Ø Further, SEBI approved the Reliance-Future Retail agreement, forcing Amazon to seek implementation of the SIAC verdict in the High Court. This petition also demanded the detention of Kishore Biyani and other Future Group directors, as well as the seizure of their assets.
|February 2021||Ø The single judge of the High Court upheld the SIAC’s emergency award and ordered the status quo.
Ø The next day, Future appealed the order to a division bench of the High Court.
Ø The division bench stayed the single-judge order on February 9, 2021, allowing the Future-Reliance agreement to proceed.
Ø Amazon files an appeal to the Supreme Court, and the court agrees to hear it.
Ø In the same month, Future and Amazon had a legal battle at the National Company Law Tribunal (NCLT) as well.
Ø Supreme Court also agrees to let Future proceed with its motion to have the Future-Reliance agreement approved by the NCLT, but it restraints NCLT from issuing a final decision.
|March 2021||Ø On March 18, a single judge of the Delhi High Court, who had issued a short interim order in February, issued a detailed order not only affirming SIAC’s order but also ordering the attachment of Biyani’s and other Future Group directors’ properties.
Ø Future took this order to a division bench in HC, where he was able to secure another stay from the larger bench.
Ø Amazon then appealed the stay order to the Supreme Court, which instructed all lower courts to stay their hands until it pass a final decision.
|August 2021||Ø The Supreme Court, ruled on August 6, 2021, that the Future Group is bound by the SIAC’s emergency award, which is enforceable under the Indian arbitration law.
Ø Future then appealed to the Supreme Court the single judge’s March 18 order.
|September 2021||Ø The Supreme Court heard Future’s appeal against the single judge ruling on September 9, 2021, and barred the Delhi High Court from issuing any adverse directives against Future’s transaction with Reliance.|
|October 2021||Ø SIAC denied Future’s request to lift the interim stay on its agreement with Reliance.|
The current turn of events
On December 17, things took a surprise turn when CCI suspended its approval for Amazon’s 2019 investment in Future Coupons. CCI discovered that Amazon did not disclose the terms of the shareholder agreement at the time of acquisition and that its goal was to gain strategic control over Future Retail and gain a foothold in Indian retail.
CCI gives Amazon 60 days to give notice of the acquisition, after which the Commission will “re-examine the acquisition.” Amazon was also fined with Rs. 200 crores for concealing material facts when seeking the CCI’s approval.
The CCI’s order revoking Amazon-Future Deal gives a boost to Future Group and can be very effectively used by Future Group to quash proceedings initiated by Amazon in various forums i.e Supreme Court, NCLAT, and SIAC, to block the Future-Reliance deal.

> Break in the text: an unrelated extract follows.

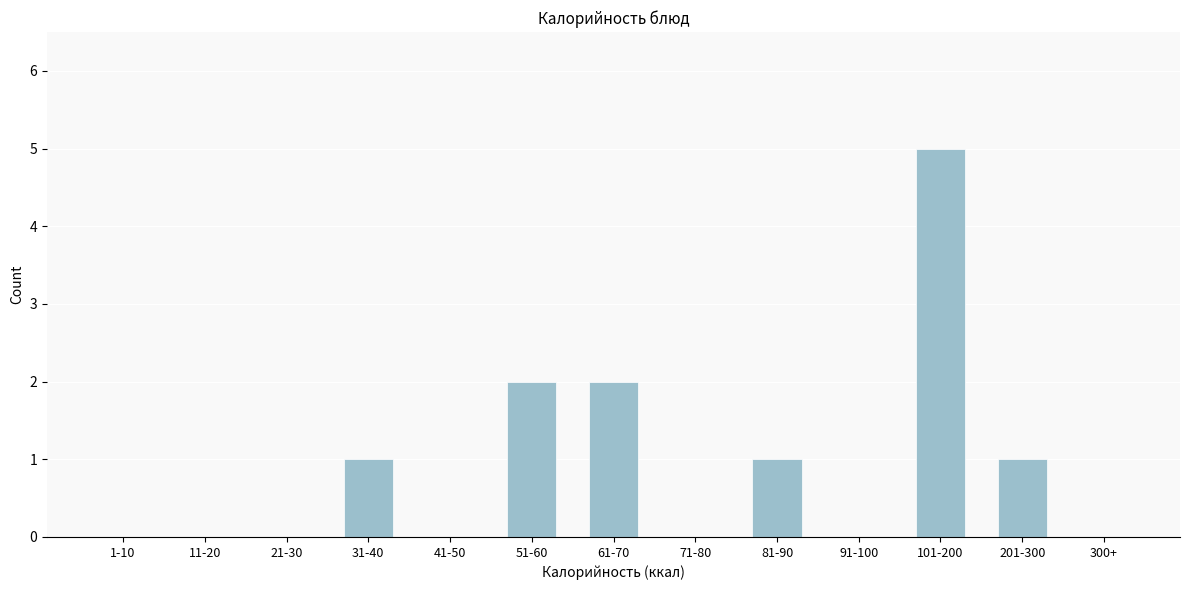

Reading right to left, what are all the values shown in this chart?

300+=0	201-300=1	101-200=5	91-100=0	81-90=1	71-80=0	61-70=2	51-60=2	41-50=0	31-40=1	21-30=0	11-20=0	1-10=0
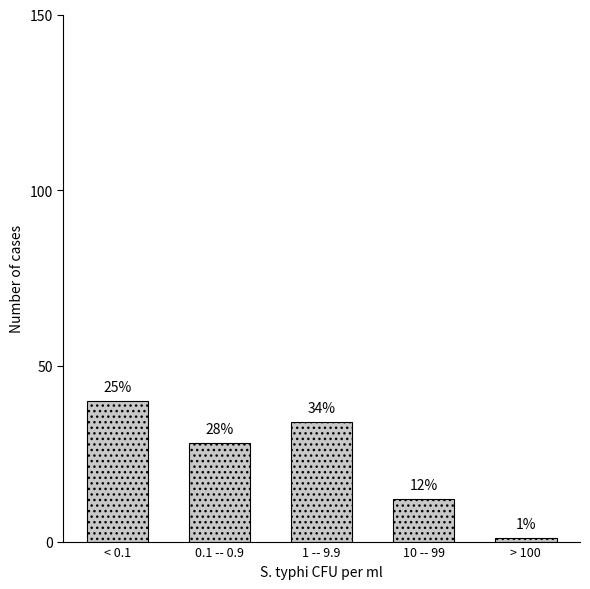

Reading left to right, what are all the values shown in this chart?

40	28	34	12	1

Thus the CCI’s order holds immense importance in the dispute. Alongside, it is also important to observe the Supreme Court ruling that without the completion of arbitration proceedings before SIAC, the Reliance-Future deal cannot be executed.
Thus the climax is still to come, and only time will tell which way the pendulum will swing. It will be fascinating to watch who benefits the most from all of this.